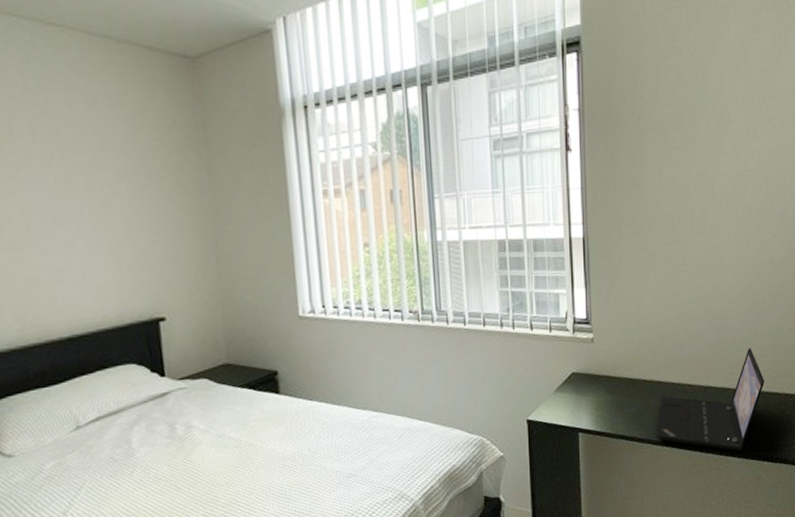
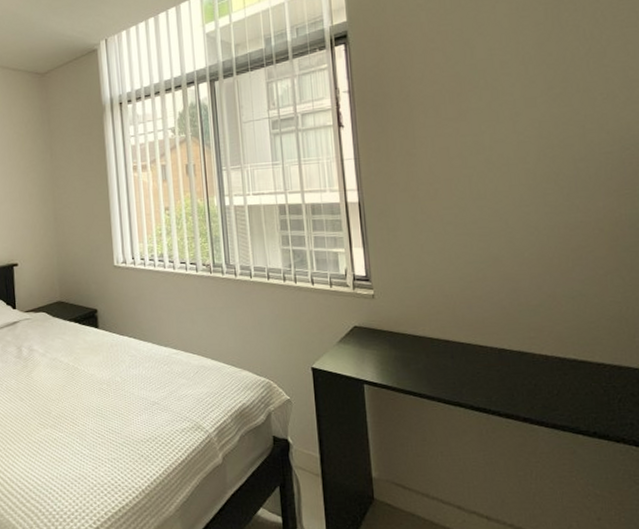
laptop: present [657,347,765,452] -> none [447,312,571,421]

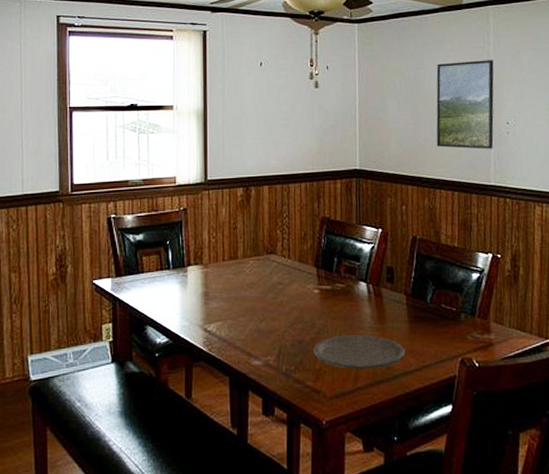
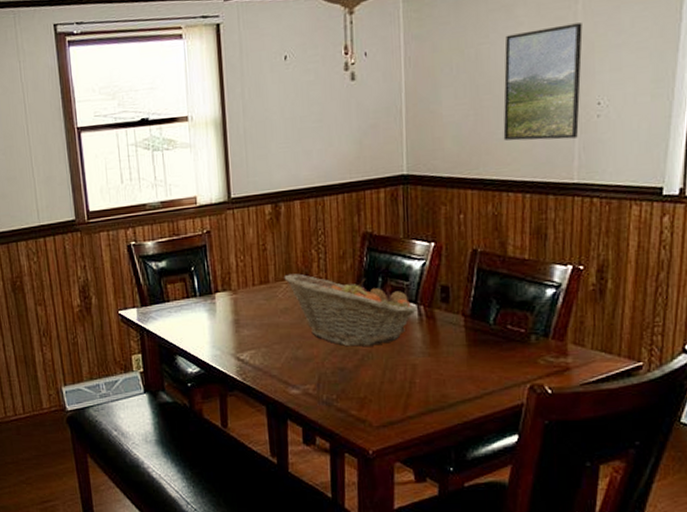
fruit basket: none [252,251,367,321] -> present [284,274,417,347]
plate: present [313,335,405,370] -> none [357,361,463,398]

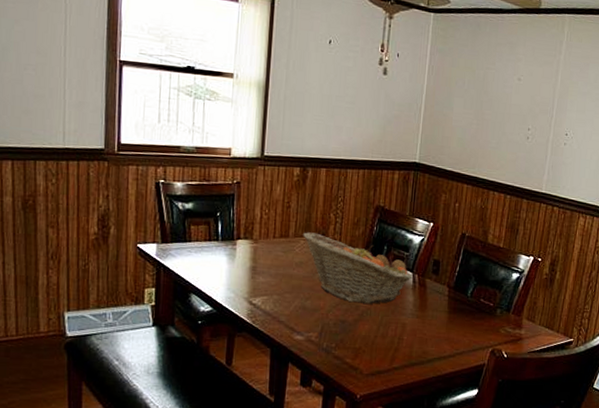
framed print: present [503,22,583,141] -> none [496,66,562,158]

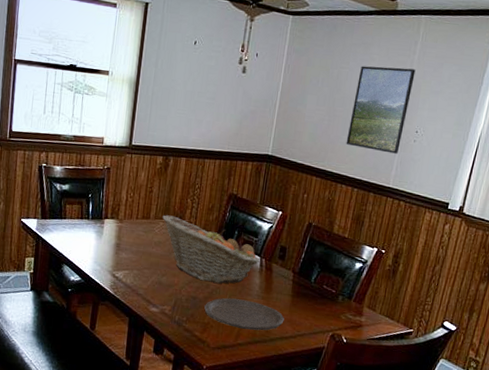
plate: none [355,319,442,353] -> present [204,297,285,331]
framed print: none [496,66,562,158] -> present [346,65,416,154]

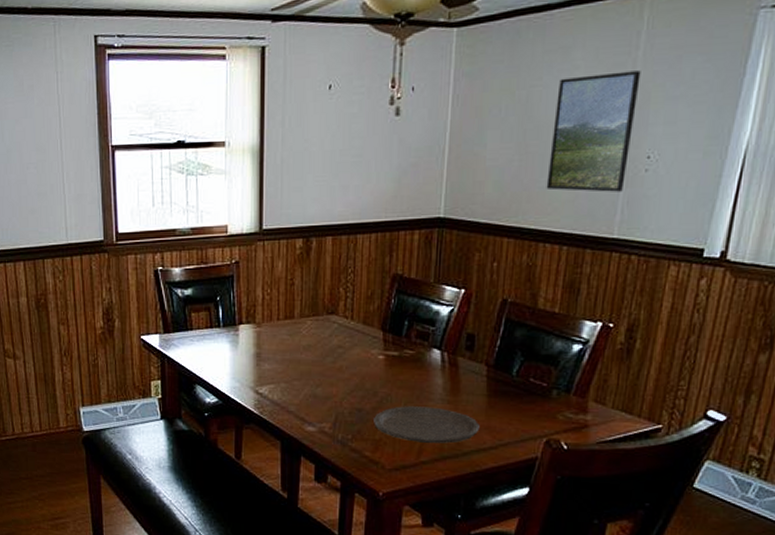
fruit basket: present [162,215,260,284] -> none [310,311,441,389]

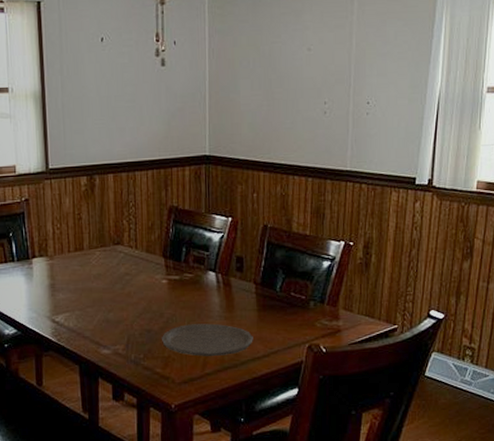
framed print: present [546,70,641,192] -> none [291,32,357,132]

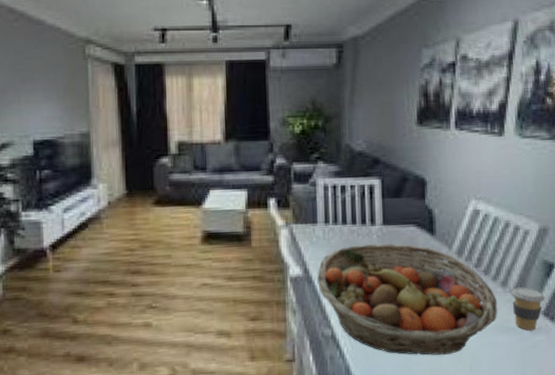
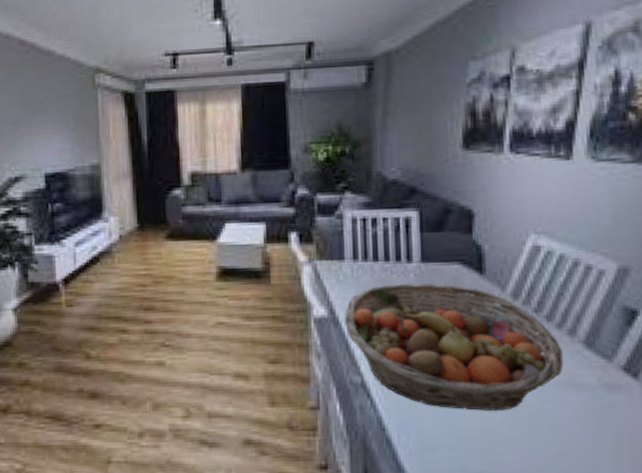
coffee cup: present [511,287,545,331] -> none [581,337,626,389]

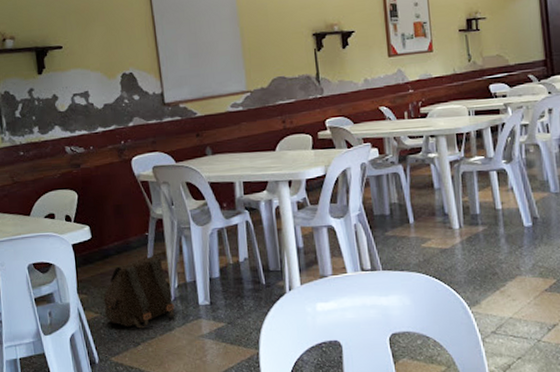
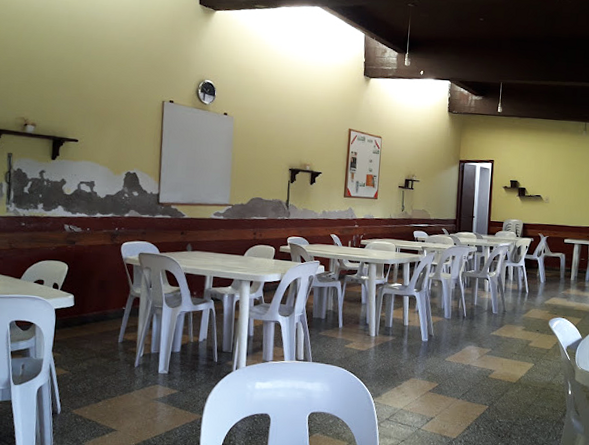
satchel: present [103,254,175,329] -> none [73,326,137,388]

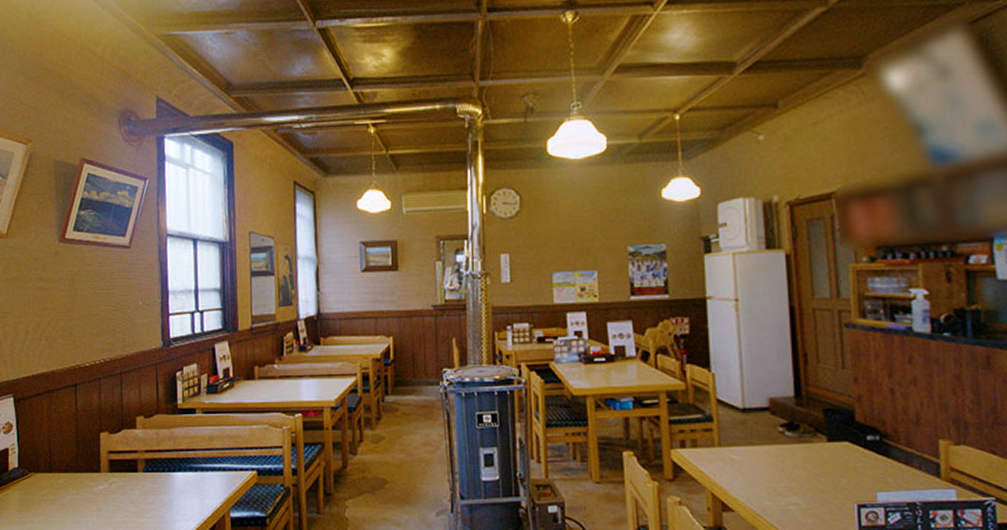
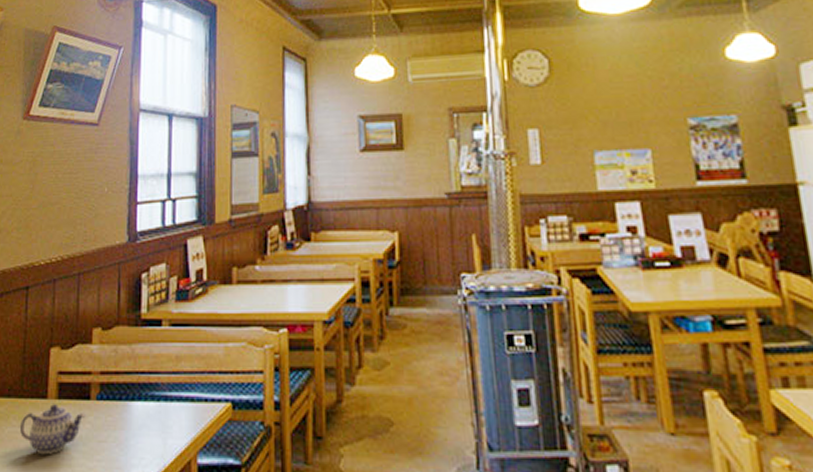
teapot: none [78,476,135,515] -> present [19,404,86,455]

**Aim of the task:**
Leave out the pictures, and write out exactly the lines from the line containing "framed print: present [503,22,583,141]" through the end of the records above.

**Response to this task:**
framed print: present [503,22,583,141] -> none [496,66,562,158]

plate: none [355,319,442,353] -> present [204,297,285,331]
framed print: none [496,66,562,158] -> present [346,65,416,154]

fruit basket: present [162,215,260,284] -> none [310,311,441,389]

framed print: present [546,70,641,192] -> none [291,32,357,132]

coffee cup: present [511,287,545,331] -> none [581,337,626,389]

satchel: present [103,254,175,329] -> none [73,326,137,388]

teapot: none [78,476,135,515] -> present [19,404,86,455]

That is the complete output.